One great misnomer about innovation is that big organizations can’t do it. There are many stories of great innovations done by big companies. We love entrepreneurial stories and small is beautiful philosophies, but there are many great inventions from big, and old, organizations.
Many of the greatest technological innovations of all time, landing on the moon (NASA), the creation of the first PC, mouse, personal network and laser printer (Xerox), and the development of the Internet (DARPA) all took place inside of large organizations. Then of course there is the ENIAC (first PC), the first jet engines (RLM), and countless other inventions created, or successfully made into products, by various large organizations throughout history.
I’m not saying innovation is easier in large companies (although occasionally it is) – I am saying that the size of an organization is rarely a deciding factor: it’s the organization’s attitude towards change that matters. For example, If the CEO of SuperBig Inc. decides to pay $1mil to any employee who prototypes new product ideas, guess what he’ll have? Lots of hard working people willing to take risks with new ideas. Alternatively, if the CEO yells at people for taking chances, and pays bonuses exclusively for complacent status-quo behavior, he’ll never see innovation no matter who he hires, what he says or what books he reads.
One hypothesis is innovation hinges on two things:
- Willingness to take risks
- Commitment to hard work developing new ideas
Both are hard to achieve in any sized organization. Talent, resources, and luck are irrelevant if no one is taking the risk of pursuing something new (#1) and working hard to make them pay off (#2).
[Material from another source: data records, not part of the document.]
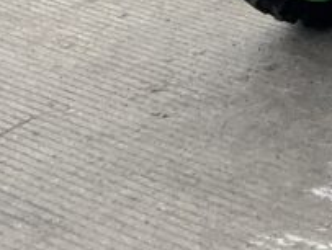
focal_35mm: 146
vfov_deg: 9.2
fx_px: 1403
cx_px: 703
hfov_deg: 11.8
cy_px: -348
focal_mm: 3
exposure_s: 1/1098
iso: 16
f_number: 1.8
There are many caveats. Risk aversion is rampant in big organizations, but a small team in a big company that is successfully lead by someone comfortable with risk, and capable of managing large company politics, may be free from the problems the rest of the company suffers from. There are enough examples of innovations by (small or medium sized groups inside) big organizations to render size a less important variable than is commonly believed.
Instead of lamenting “my company is so big it never innovates” – a more accurate complaint is “my boss’s decisions don’t reward people with ideas for positive change”.